An analysis of the drinking behavior of a large cohort of Italian men and women by researchers at the University at Buffalo has found that people who drank wine outside of meals, as well as at mealtime, had higher mortality rates than people who drank wine with meals only.

For women, the rates were significantly higher.

The results will be reported at 3 p.m. Wednesday, Nov. 15, in Toronto at a conference titled “Social and Health Effects of Different Drinking Patterns,” sponsored by the Addiction Research Foundation.

“This is one of the first studies to indicate that the way you drink is going to make a difference,” said Maurizio Trevisan, M.D., professor and chair of the UB Department of Social and Preventive Medicine and lead author on the study.

“Past studies on the effects of alcohol on health always have looked at the amount of alcohol consumed. They have never looked at the way people drink. We find that if you drink a certain way -- outside of meals -- women, especially, are at very high risk.”

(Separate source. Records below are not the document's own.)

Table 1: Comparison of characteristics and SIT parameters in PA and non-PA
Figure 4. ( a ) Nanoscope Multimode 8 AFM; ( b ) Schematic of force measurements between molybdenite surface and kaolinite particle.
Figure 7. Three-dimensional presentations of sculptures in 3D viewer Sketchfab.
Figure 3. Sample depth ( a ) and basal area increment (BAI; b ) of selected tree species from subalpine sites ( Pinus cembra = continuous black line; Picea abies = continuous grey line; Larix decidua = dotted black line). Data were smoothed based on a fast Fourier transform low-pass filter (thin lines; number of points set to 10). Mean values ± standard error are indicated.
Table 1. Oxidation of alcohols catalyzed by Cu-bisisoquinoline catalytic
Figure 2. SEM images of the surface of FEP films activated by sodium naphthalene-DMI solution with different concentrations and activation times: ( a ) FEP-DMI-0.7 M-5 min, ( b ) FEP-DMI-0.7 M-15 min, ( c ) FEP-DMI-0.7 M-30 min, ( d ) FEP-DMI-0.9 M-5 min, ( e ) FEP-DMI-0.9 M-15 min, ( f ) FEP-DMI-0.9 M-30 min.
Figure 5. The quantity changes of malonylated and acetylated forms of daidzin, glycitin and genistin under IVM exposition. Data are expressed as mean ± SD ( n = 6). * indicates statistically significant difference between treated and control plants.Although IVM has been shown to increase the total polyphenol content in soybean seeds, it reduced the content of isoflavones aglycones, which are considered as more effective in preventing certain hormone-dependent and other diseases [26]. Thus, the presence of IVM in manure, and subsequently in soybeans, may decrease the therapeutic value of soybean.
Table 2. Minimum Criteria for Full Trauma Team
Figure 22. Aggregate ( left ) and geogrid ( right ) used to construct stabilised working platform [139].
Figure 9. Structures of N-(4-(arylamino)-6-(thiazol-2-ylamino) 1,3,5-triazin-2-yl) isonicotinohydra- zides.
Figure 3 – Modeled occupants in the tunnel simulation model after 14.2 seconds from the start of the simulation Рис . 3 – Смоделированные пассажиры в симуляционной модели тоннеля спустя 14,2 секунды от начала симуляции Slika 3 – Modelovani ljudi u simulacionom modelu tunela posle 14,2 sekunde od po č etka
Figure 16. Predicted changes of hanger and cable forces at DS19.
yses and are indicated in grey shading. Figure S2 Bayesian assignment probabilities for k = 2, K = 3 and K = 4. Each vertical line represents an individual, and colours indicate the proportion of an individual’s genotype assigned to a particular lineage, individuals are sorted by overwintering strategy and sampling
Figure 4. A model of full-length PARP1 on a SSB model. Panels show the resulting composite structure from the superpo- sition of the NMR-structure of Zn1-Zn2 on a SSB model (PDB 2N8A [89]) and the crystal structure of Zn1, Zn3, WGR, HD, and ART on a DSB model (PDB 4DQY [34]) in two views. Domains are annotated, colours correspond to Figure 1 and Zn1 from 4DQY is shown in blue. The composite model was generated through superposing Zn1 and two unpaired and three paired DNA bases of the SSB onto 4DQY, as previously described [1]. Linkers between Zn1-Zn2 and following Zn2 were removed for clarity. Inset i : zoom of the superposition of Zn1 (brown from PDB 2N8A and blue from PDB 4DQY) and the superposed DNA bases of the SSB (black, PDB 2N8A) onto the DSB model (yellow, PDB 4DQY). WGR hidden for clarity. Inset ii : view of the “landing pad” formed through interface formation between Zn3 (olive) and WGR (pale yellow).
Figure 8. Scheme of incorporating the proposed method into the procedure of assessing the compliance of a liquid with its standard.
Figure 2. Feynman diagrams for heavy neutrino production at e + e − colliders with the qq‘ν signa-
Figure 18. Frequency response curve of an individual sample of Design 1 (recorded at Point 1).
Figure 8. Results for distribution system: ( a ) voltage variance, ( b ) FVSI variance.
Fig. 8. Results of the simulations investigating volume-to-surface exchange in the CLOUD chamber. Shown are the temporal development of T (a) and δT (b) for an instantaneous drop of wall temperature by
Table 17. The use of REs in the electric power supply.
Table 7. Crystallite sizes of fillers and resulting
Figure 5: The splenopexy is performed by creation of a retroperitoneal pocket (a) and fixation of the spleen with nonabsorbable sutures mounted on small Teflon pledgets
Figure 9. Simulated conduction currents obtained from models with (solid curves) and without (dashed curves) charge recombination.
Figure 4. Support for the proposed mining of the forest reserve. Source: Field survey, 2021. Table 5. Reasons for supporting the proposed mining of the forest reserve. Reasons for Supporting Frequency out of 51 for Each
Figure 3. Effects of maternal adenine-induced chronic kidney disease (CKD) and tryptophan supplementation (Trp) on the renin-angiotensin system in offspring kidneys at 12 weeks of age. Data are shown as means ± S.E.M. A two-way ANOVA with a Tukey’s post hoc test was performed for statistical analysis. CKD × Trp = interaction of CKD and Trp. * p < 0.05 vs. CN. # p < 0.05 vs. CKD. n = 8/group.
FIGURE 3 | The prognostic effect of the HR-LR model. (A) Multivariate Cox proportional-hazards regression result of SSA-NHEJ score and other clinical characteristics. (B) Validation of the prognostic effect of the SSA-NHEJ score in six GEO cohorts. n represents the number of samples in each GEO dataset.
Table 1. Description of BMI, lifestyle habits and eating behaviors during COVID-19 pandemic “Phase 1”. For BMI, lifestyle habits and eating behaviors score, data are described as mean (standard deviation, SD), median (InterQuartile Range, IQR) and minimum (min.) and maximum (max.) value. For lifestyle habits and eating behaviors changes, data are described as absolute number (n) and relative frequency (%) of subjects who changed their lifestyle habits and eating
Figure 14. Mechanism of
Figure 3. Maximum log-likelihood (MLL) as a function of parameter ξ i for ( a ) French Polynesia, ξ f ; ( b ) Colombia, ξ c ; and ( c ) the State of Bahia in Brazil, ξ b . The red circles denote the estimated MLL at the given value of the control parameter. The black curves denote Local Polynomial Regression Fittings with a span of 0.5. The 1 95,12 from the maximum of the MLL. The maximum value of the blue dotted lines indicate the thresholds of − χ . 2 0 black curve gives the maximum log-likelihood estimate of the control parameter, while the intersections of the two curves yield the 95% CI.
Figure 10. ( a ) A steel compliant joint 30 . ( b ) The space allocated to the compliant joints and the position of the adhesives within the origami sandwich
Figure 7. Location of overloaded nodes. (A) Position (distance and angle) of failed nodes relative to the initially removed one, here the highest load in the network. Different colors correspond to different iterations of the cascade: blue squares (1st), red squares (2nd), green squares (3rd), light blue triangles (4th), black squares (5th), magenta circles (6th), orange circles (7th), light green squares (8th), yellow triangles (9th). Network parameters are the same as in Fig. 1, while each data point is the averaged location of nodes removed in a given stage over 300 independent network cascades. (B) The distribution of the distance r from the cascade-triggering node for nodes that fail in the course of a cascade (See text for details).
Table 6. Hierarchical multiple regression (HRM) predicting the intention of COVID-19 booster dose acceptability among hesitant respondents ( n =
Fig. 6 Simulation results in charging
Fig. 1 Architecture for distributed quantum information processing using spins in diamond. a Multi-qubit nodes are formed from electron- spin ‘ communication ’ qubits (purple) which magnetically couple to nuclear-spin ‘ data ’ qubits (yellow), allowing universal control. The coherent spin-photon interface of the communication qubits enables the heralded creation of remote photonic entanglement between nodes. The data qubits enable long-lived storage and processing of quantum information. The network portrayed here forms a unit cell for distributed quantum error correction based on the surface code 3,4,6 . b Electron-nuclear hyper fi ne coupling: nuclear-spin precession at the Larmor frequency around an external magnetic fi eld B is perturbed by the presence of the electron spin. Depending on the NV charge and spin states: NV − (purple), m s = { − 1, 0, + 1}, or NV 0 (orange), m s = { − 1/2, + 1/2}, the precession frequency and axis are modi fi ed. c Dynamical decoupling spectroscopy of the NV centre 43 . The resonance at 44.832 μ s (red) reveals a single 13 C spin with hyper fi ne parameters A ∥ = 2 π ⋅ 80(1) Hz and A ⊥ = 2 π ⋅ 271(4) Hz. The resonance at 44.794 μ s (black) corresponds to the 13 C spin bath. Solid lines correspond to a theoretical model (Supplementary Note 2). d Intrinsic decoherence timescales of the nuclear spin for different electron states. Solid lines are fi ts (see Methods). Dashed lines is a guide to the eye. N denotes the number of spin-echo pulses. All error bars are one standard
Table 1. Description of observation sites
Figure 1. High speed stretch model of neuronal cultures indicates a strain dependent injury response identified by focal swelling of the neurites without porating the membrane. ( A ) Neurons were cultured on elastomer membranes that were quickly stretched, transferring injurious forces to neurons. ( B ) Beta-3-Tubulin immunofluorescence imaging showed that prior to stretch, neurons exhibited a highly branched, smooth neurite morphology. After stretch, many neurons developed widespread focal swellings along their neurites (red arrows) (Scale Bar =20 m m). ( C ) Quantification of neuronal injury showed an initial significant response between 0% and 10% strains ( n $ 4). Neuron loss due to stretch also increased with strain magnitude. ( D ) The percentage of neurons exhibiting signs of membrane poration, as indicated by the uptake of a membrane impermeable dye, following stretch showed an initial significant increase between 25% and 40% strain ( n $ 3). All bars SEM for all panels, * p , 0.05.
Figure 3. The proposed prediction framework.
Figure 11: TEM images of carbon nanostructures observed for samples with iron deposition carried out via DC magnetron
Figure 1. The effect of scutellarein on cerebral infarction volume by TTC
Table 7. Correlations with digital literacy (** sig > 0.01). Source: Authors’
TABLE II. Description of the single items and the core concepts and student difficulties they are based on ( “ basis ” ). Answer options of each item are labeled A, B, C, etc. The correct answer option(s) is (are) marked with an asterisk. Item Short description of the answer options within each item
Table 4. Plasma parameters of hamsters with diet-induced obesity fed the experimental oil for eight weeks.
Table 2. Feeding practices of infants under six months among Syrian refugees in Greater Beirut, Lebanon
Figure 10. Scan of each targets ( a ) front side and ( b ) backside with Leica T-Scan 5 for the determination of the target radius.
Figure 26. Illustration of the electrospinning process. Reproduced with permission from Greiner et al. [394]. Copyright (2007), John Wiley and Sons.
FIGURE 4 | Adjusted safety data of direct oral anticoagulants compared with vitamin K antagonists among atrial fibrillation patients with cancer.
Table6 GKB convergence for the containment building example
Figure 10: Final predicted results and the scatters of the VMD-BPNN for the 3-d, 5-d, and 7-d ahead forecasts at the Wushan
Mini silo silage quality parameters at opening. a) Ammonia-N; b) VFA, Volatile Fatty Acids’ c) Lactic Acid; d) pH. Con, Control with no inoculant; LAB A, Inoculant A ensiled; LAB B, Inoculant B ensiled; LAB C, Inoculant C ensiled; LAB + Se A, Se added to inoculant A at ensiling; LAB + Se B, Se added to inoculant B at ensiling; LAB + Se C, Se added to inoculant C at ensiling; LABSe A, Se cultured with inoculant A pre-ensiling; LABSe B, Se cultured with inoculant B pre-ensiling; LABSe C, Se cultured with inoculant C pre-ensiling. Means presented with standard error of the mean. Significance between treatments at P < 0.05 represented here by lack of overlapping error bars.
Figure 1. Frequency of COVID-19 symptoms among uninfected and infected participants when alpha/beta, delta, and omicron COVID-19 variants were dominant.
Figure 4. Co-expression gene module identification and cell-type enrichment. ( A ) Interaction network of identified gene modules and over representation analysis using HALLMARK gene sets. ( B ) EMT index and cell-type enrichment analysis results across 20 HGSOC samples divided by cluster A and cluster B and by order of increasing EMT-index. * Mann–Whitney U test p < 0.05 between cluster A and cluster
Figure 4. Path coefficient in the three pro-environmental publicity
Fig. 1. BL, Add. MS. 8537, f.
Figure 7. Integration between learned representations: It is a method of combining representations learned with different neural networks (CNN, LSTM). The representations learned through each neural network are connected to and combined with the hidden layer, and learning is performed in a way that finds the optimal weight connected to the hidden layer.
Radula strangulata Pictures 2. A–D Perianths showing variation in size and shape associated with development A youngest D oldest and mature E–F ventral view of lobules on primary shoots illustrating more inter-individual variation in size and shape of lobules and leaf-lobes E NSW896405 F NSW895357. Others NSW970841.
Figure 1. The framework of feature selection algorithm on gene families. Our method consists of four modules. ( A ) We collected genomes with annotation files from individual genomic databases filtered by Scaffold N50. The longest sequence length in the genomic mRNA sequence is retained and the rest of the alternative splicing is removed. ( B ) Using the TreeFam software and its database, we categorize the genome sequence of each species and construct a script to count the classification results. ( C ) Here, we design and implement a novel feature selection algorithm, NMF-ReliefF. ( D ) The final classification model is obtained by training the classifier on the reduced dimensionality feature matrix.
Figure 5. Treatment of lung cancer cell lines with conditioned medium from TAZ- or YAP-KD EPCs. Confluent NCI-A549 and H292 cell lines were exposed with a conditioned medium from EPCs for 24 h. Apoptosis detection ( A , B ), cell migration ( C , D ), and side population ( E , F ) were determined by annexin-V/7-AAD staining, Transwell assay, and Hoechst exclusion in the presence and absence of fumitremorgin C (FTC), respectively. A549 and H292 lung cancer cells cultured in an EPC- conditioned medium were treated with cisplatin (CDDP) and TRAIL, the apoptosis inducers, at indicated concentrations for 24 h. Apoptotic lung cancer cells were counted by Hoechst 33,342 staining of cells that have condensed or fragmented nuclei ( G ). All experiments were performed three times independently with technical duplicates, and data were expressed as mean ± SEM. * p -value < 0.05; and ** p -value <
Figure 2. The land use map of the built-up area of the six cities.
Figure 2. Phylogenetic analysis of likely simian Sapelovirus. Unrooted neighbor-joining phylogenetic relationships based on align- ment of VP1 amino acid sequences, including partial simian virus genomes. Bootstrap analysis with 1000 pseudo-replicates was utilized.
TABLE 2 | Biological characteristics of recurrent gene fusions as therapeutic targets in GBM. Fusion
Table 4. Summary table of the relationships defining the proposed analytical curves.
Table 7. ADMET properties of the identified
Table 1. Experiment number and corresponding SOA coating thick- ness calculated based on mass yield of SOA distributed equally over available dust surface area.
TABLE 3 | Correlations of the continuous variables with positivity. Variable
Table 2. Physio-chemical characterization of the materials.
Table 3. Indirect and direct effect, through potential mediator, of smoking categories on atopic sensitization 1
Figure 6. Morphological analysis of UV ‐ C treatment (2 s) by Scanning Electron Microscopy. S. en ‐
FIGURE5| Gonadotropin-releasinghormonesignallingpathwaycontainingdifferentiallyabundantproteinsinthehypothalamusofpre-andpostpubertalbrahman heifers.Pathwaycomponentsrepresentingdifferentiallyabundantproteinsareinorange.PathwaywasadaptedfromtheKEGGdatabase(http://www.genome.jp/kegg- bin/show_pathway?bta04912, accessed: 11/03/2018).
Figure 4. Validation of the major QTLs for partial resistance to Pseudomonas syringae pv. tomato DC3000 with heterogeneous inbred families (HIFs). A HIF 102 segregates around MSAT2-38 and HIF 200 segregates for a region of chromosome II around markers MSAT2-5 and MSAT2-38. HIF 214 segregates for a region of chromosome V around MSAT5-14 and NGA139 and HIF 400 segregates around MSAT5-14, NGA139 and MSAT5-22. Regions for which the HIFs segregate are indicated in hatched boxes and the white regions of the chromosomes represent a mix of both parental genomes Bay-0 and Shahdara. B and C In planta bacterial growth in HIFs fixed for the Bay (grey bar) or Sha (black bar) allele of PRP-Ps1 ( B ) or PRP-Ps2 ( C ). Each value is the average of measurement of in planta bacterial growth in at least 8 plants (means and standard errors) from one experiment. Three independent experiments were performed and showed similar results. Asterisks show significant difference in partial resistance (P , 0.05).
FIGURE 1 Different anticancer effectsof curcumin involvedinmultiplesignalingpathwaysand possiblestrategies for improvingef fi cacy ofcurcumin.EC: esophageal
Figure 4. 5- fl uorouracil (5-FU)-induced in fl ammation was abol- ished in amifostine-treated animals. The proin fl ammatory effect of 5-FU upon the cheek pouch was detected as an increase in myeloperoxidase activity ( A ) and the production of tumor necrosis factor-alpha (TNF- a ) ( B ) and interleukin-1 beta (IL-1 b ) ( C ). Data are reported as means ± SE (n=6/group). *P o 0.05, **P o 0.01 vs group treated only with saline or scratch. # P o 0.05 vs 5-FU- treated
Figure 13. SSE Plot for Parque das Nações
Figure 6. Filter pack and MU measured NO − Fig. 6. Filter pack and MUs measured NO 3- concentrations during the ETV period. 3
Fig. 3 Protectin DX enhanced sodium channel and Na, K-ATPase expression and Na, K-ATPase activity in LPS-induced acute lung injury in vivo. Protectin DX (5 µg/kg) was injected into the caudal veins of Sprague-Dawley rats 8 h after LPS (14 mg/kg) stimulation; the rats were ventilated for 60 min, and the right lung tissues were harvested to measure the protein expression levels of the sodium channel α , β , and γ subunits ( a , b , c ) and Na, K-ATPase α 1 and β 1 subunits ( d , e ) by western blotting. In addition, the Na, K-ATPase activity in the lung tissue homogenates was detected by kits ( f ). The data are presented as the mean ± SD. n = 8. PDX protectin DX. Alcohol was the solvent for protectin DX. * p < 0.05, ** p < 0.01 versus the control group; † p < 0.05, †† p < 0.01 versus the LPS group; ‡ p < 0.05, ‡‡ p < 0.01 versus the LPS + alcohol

The study also showed that men who drink had a lower risk of death from all causes, death from cardiovascular disease and death from non-cardiovascular disease causes, but women experienced no such benefit. Findings showed that women drinkers had similar mortality rates as women who didn’t drink for all causes of death, death from non-cardiovascular causes and death from cancer.

“It’s clear from this study that for women, the so-called small benefit derived from drinking alcohol is not there,” Trevisan said. He noted, however, that the number of women in the study population who died from heart disease is very low, so the effect on cardiovascular mortality couldn’t be assessed.

On the question of why drinking outside of meals appears to put this population at risk, Trevisan had several thoughts.

“It could be that a drinker of wine outside of meals in Italy may be a problem drinker,” he said. “It could be that drinking wine on an empty stomach allows more alcohol to be absorbed. Or maybe those people just drink more often.”

The findings were based on consumption of wine, the principal alcoholic beverage of this population. Trevisan said he believes the results could apply to consumption of other alcoholic beverages and to other populations.

The researchers looked at alcohol consumption, drinking patterns and mortality in 8,980 men and 6,669 women ages 30-59 who are part of an on-going epidemiology study in Italy called the Risk Factor and Life Expectancy (RIFLE) project .

At the 10-year follow-up, 594 men and 173 women had died. Trevisan and colleagues compared the drinking habits of those who died with the rest of the study population.

Analysis showed that 88.8 percent of the men in the total study population and 66.3 percent of the women drank alcoholic beverages. Of the drinkers:

• 73.5 percent of men and 94.5 percent of women reported drinking wine at mealtime only.

• 7.7 percent of men and 0.9 percent of women drank wine both with meals and outside of mealtime.

• 18.8 percent of men and 4.6 percent of women drank both wine and liquors with meals.

For men, drinking up to five drinks a day was associated with lower death rates from all causes and death from cardiovascular disease and non-cardiovascular disease causes. Women drinkers, however, derived no benefit.

When drinking patterns were analyzed, in both sexes, drinkers of wine outside of meals had higher rates of all cause, non-cardiovascular mortality and coronary heart disease mortality than drinkers of wine only at mealtime, and the effect was strongest in women.

The research was supported by a grant from the National Institute on Alcohol Abuse and Alcoholism, and was conducted through the Center for the Clinical and Medical Epidemiology of Alcohol, a joint venture of the University at Buffalo and the Research Institute on Addictions.

Additional researchers were Enrique Schisterman, UB doctoral student in the Department of Social and Preventive Medicine; Suzanne Conti, Ph.D., and Gino Farchi, Ph.D., from the Instituti Superior di Sanitá, Rome, Italy; Allesandro Menotti, Ph.D., from the Instituti Italiano di Medicina Sociale, Rome, Italy, and the RIFLE group.